• How to complete this task
From the records below, copy each line that has the word "replace" in it.

(Document images with source code)
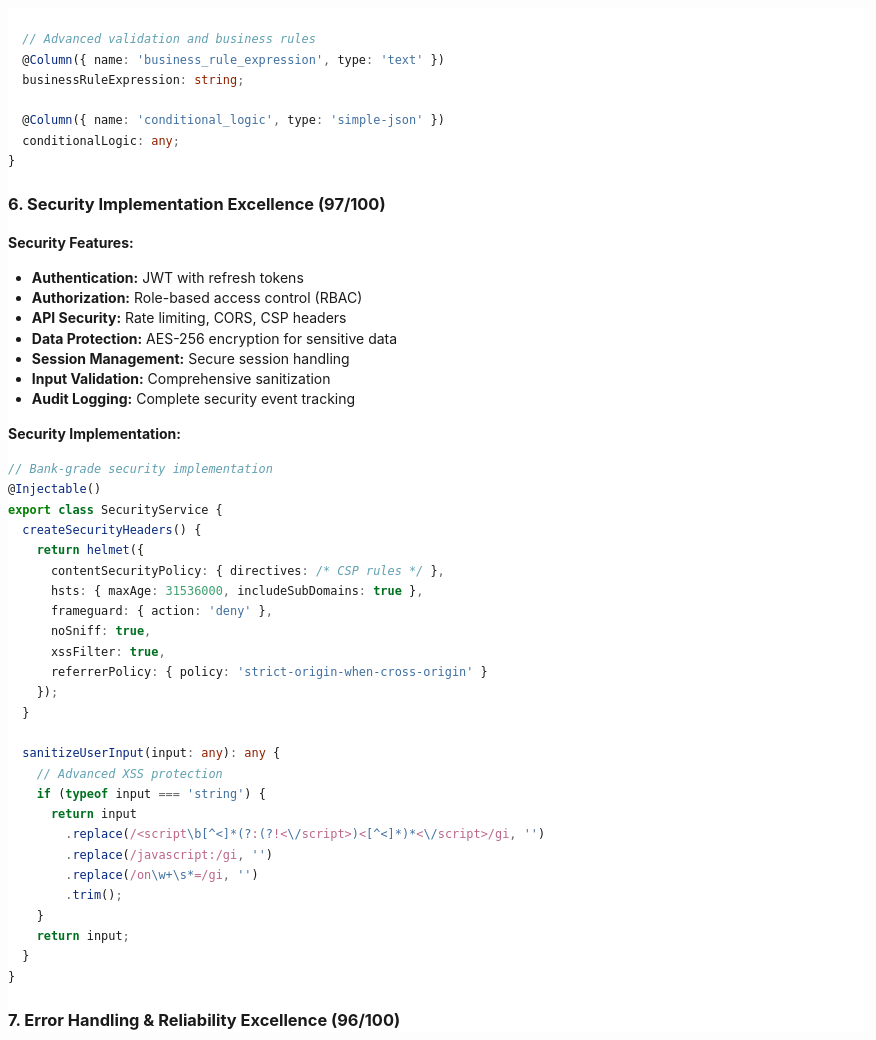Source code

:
 ```typescript

  // Advanced validation and business rules
  @Column({ name: 'business_rule_expression', type: 'text' })
  businessRuleExpression: string;

  @Column({ name: 'conditional_logic', type: 'simple-json' })
  conditionalLogic: any;
}
```

### 6. Security Implementation Excellence (97/100)

**Security Features:**
- **Authentication:** JWT with refresh tokens
- **Authorization:** Role-based access control (RBAC)
- **API Security:** Rate limiting, CORS, CSP headers
- **Data Protection:** AES-256 encryption for sensitive data
- **Session Management:** Secure session handling
- **Input Validation:** Comprehensive sanitization
- **Audit Logging:** Complete security event tracking

**Security Implementation:**
```typescript
// Bank-grade security implementation
@Injectable()
export class SecurityService {
  createSecurityHeaders() {
    return helmet({
      contentSecurityPolicy: { directives: /* CSP rules */ },
      hsts: { maxAge: 31536000, includeSubDomains: true },
      frameguard: { action: 'deny' },
      noSniff: true,
      xssFilter: true,
      referrerPolicy: { policy: 'strict-origin-when-cross-origin' }
    });
  }

  sanitizeUserInput(input: any): any {
    // Advanced XSS protection
    if (typeof input === 'string') {
      return input
        .replace(/<script\b[^<]*(?:(?!<\/script>)<[^<]*)*<\/script>/gi, '')
        .replace(/javascript:/gi, '')
        .replace(/on\w+\s*=/gi, '')
        .trim();
    }
    return input;
  }
}
```

### 7. Error Handling & Reliability Excellence (96/100)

• Solved exercise
        .replace(/<script\b[^<]*(?:(?!<\/script>)<[^<]*)*<\/script>/gi, '')
        .replace(/javascript:/gi, '')
        .replace(/on\w+\s*=/gi, '')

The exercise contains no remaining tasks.